Cosa fare:
Nell'articolo sugli arresti, riscrivi come elenco puntato la versione integrale del paragrafo che inizia con «Tredici arresti per altrettanti soggetti», cioè quella che contiene «Le indagini, coordinate dal pm Eugenio Albamonte». Conserva i fatti principali.

Brano da leggere:
========

Roma, assalti contro Casa Pound: antagonisti arrestati all’università La Sapienza

Tredici arresti per altrettanti soggetti aderenti all’antagonismo di sinistra. Quattro ai domiciliari, 9 con l’obbligo di firma quotidiano in commissariato. Si tratta per lo più di esponenti dei centri...

Tredici arresti per altrettanti soggetti aderenti all’antagonismo di sinistra. Quattro ai domiciliari, 9 con l’obbligo di firma quotidiano in commissariato. Si tratta per lo più di esponenti dei centri sociali capitolini più radicali e dei collettivi studenteschi dell’università La Sapienza. Due i latitanti che si trovano all’estero, uno il soggetto ancora ricercato in Italia. Le indagini, coordinate dal pm Eugenio Albamonte, si riferiscono ai gravi episodi di violenza ed intolleranza, commessi nei confronti di soggetti ritenuti appartenenti all’opposta fazione politica. I fatti risalgono al 21 maggio 2016 in occasione di una manifestazione organizzata da Casapound contro l’Unione Europea e le politiche sull’immigrazione. Due, in particolare, gli episodi ricostruiti dagli investigatori. Il primo vede come vittime due militanti di Gioventù nazionale, il gruppo giovanile di «Fratelli d’Italia» che stavano transitando in motorino in via Cavour, vicino alla fermata della metro, quando “venivano violentemente aggrediti, con caschi e bastoni, dagli aderenti ai collettivi universitari, riportando lesioni. Nella stessa circostanza veniva gravemente danneggiato anche il mezzo di trasporto”. Il secondo accadeva durante lo svolgimento del corteo degli antagonisti, quando «un gruppo di dimostranti armati di caschi e bastoni si scagliava contro un furgoncino ncc con a bordo, oltre all’autista, quattro turisti tedeschi scambiati per manifestanti di CasaPound, provocando ingenti danni all’autoveicolo nonché lesioni ai passeggeri». Oltre alle misure cautelari, la Procura ha disposto anche la perquisizione delle case di alcuni degli indagati.

========

Voci della raccolta
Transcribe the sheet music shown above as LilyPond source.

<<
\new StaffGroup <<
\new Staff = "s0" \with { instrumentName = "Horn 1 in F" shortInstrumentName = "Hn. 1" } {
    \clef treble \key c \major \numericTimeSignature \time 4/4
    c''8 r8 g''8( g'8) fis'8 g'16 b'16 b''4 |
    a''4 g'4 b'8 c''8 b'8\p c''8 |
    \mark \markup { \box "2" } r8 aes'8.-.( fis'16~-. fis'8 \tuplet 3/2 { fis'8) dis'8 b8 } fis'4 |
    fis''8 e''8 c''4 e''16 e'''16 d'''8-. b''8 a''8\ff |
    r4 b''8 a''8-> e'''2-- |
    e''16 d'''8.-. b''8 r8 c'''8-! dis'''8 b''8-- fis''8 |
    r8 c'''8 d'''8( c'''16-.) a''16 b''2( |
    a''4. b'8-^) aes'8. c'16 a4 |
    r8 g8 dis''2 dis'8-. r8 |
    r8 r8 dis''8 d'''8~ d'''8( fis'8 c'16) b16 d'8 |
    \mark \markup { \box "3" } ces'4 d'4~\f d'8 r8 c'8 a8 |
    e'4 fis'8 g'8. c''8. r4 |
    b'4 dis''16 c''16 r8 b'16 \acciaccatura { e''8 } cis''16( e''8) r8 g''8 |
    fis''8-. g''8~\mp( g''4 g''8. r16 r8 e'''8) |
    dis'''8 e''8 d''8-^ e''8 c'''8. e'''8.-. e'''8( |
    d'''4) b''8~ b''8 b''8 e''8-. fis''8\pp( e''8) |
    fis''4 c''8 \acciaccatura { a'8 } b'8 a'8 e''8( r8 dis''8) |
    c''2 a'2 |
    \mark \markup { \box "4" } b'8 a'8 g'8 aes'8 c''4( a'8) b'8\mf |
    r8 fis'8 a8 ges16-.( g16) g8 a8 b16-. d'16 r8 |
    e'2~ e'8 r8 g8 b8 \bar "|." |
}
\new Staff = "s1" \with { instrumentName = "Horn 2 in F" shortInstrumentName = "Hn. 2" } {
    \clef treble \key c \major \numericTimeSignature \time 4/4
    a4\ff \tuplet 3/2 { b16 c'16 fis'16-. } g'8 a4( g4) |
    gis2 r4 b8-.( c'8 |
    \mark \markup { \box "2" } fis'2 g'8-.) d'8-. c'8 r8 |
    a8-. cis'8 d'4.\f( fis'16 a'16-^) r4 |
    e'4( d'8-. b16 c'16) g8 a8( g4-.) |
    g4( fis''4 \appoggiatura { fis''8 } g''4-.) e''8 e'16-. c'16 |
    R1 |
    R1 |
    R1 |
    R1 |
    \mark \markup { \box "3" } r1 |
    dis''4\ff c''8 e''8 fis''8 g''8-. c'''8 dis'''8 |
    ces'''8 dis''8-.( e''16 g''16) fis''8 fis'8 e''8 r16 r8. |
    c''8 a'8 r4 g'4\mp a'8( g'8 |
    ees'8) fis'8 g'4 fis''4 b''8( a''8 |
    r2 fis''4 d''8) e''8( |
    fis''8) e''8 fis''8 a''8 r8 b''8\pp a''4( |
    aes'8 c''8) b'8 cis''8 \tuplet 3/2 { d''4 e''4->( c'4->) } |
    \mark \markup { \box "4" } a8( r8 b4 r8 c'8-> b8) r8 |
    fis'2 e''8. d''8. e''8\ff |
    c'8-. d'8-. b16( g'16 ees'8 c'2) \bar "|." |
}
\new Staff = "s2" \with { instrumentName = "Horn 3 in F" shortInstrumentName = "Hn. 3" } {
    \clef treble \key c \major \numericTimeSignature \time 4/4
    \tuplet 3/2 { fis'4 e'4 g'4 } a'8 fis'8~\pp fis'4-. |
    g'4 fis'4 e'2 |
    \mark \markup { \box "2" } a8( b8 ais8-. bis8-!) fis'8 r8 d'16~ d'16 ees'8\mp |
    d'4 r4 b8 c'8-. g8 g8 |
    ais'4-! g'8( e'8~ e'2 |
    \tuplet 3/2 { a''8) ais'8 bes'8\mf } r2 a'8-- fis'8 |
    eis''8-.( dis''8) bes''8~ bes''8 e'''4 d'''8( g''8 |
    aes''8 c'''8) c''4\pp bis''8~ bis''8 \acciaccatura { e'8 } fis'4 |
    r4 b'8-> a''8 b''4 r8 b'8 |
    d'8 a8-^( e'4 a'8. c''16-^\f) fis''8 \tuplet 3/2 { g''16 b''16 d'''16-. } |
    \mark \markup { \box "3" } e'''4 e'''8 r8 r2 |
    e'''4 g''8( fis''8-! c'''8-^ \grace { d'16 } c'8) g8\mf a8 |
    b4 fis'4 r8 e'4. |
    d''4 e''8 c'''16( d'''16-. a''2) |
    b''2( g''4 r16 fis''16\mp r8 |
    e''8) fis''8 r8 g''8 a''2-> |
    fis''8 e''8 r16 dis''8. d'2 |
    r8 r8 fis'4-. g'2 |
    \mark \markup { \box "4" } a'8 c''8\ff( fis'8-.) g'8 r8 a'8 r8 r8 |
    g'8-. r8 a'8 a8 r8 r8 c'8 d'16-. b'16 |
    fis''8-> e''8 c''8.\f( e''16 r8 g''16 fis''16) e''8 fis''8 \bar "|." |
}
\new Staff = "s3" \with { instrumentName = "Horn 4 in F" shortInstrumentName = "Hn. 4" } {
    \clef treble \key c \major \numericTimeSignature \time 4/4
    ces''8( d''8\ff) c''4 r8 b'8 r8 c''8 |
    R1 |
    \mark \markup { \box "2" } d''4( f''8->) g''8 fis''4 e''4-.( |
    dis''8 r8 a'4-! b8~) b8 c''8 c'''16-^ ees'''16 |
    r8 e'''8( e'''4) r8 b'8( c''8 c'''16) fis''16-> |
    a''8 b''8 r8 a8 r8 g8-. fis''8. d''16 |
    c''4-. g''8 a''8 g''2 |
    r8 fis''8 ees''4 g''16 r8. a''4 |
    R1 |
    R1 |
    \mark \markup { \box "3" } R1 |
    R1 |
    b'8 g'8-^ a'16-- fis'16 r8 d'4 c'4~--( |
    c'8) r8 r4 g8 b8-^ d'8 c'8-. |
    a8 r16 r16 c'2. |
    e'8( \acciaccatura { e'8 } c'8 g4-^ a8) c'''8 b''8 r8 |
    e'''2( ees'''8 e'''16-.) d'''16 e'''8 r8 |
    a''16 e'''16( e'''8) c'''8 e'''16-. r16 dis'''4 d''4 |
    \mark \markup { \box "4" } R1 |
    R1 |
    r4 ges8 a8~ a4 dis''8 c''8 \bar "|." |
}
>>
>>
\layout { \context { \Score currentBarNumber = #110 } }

========

Risultato dell'esercizio:
- Tredici arresti di aderenti all'antagonismo di sinistra: quattro ai domiciliari, nove con obbligo di firma quotidiano in commissariato.
- Si tratta per lo più di esponenti dei centri sociali romani più radicali e dei collettivi studenteschi della Sapienza.
- Due latitanti si trovano all'estero, uno è ancora ricercato in Italia.
- Le indagini, coordinate dal pm Eugenio Albamonte, riguardano violenze contro persone ritenute della fazione politica opposta.
- I fatti risalgono al 21 maggio 2016, durante una manifestazione di Casapound contro l'Unione Europea e le politiche sull'immigrazione.
- Primo episodio: in via Cavour due militanti di Gioventù nazionale in motorino sono stati aggrediti con caschi e bastoni e feriti, e il motorino è stato gravemente danneggiato.
- Secondo episodio: durante il corteo degli antagonisti, un gruppo armato di caschi e bastoni ha attaccato un furgoncino ncc con l'autista e quattro turisti tedeschi scambiati per manifestanti di CasaPound, ferendo i passeggeri e danneggiando il veicolo.
- Oltre alle misure cautelari, la Procura ha disposto la perquisizione delle case di alcuni indagati.